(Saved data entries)
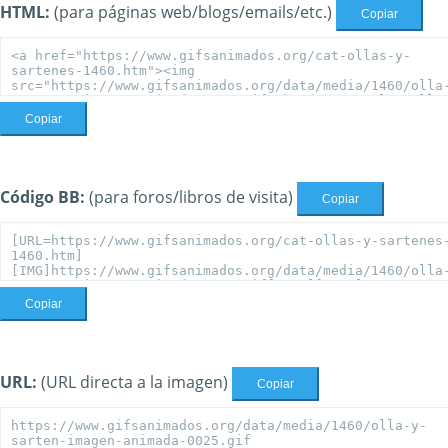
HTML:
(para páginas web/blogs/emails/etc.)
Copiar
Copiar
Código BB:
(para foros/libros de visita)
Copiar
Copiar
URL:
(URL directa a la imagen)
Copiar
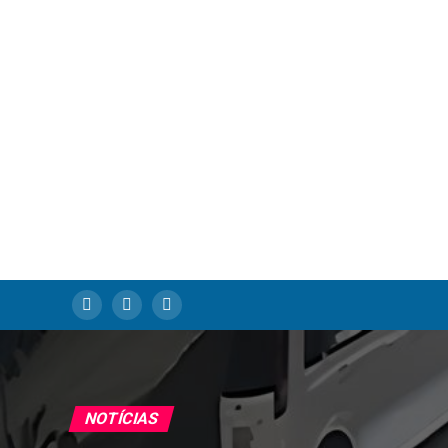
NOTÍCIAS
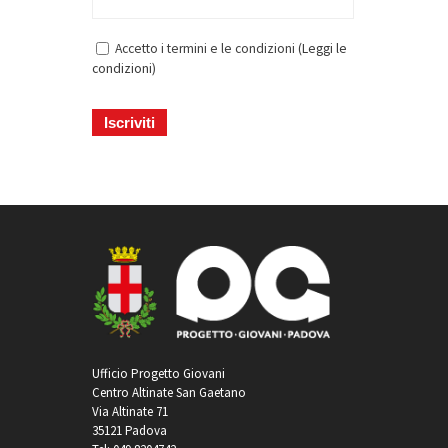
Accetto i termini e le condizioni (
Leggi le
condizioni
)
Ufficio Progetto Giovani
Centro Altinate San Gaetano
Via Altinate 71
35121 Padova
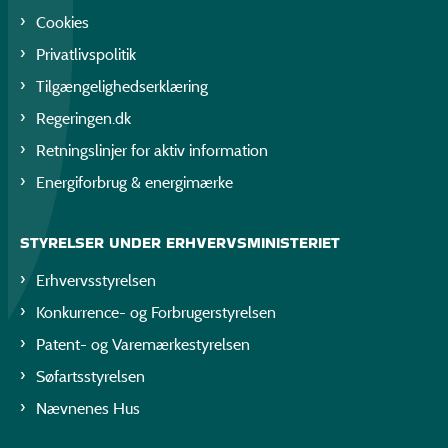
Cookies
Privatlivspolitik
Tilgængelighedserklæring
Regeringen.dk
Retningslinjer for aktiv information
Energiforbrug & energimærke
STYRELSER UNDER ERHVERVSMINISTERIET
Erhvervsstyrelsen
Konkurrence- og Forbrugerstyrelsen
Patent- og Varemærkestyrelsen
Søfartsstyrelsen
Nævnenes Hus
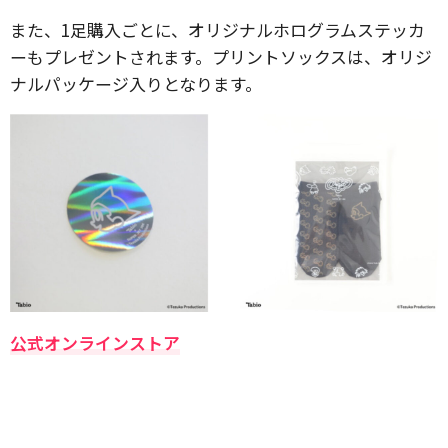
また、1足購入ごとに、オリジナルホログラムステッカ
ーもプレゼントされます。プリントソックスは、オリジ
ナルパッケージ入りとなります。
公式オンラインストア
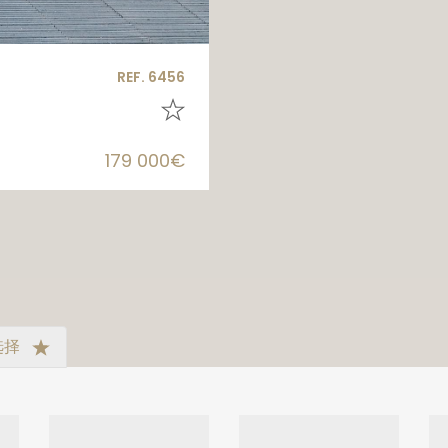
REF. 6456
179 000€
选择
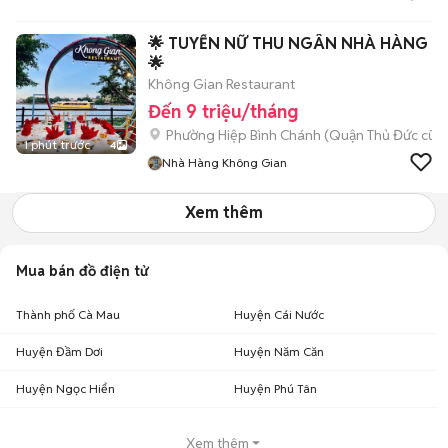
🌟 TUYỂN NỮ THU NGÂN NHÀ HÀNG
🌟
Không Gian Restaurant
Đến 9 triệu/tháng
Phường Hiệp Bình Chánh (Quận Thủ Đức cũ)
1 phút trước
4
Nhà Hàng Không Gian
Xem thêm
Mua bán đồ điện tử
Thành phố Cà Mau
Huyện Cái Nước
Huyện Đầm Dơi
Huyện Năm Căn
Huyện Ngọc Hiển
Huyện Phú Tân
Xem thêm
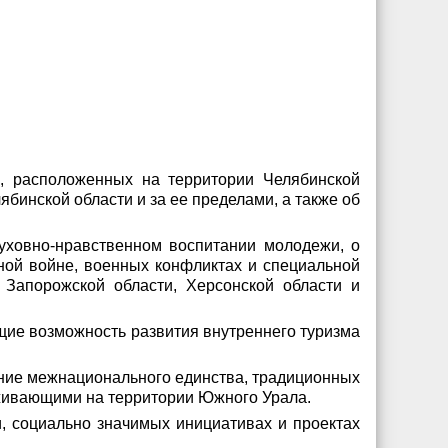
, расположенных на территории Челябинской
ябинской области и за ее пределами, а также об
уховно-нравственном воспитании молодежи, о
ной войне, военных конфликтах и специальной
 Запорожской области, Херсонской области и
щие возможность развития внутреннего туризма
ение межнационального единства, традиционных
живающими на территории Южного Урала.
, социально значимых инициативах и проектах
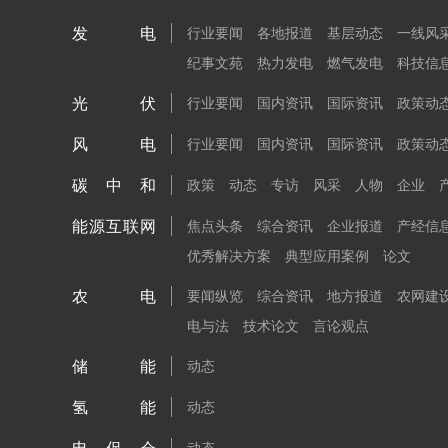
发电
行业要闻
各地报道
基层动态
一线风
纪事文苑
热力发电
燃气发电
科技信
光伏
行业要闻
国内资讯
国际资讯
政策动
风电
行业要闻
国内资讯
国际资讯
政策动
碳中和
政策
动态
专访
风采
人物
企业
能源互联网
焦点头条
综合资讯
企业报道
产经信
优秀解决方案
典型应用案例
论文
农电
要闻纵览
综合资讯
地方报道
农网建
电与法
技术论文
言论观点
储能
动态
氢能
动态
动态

* * *

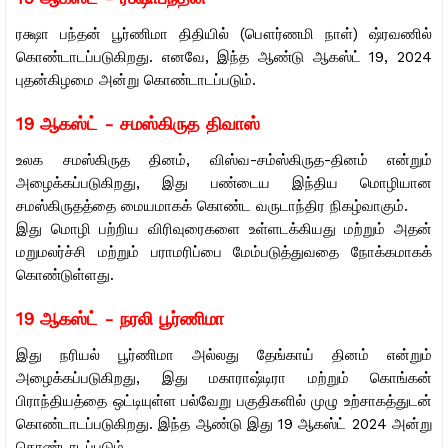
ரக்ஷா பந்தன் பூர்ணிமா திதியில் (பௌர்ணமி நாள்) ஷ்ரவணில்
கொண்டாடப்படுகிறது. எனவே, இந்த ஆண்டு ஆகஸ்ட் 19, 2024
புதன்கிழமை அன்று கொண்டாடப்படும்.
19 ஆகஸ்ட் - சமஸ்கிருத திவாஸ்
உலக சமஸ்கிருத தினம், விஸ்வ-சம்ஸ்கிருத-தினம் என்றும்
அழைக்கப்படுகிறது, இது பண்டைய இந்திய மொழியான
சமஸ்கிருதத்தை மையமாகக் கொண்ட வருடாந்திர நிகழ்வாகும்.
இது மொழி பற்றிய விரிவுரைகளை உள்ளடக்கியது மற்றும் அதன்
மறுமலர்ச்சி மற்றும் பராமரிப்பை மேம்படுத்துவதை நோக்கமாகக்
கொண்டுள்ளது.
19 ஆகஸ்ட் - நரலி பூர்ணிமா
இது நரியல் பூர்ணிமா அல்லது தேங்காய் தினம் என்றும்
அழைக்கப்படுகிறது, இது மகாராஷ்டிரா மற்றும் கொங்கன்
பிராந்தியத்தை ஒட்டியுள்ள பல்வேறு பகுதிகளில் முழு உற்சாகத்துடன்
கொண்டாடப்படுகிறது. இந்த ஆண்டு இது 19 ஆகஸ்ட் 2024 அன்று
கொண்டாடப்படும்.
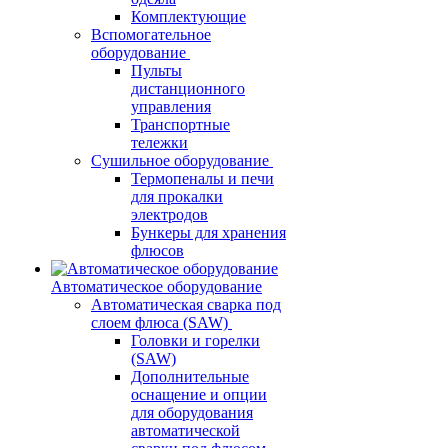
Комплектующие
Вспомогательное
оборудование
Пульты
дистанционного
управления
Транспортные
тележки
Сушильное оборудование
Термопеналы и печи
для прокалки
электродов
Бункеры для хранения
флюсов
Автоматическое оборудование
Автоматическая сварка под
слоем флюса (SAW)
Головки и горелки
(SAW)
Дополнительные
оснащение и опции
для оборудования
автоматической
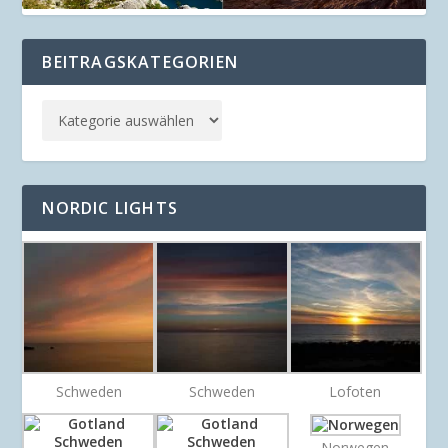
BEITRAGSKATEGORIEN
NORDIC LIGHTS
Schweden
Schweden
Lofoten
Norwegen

* * *

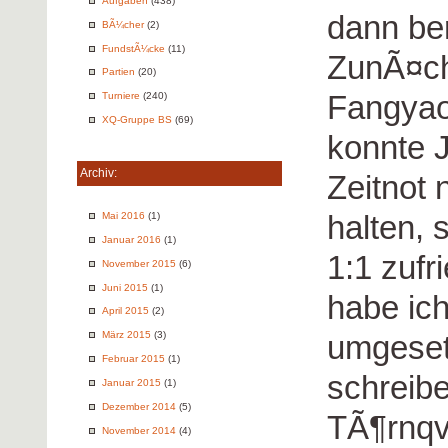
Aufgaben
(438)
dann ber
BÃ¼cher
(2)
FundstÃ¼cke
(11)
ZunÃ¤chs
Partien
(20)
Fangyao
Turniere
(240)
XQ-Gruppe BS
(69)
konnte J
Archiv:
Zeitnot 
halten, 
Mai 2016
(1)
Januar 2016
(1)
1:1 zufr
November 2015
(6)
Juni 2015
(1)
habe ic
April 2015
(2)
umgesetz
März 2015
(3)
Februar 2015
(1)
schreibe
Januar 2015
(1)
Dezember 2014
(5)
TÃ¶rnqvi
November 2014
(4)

TASK TO CARRY OUT
Among the entries above, identify all lines with "Huyện" and copy them.

RESPONSE
Huyện Cái Nước
Huyện Đầm Dơi
Huyện Năm Căn
Huyện Ngọc Hiển
Huyện Phú Tân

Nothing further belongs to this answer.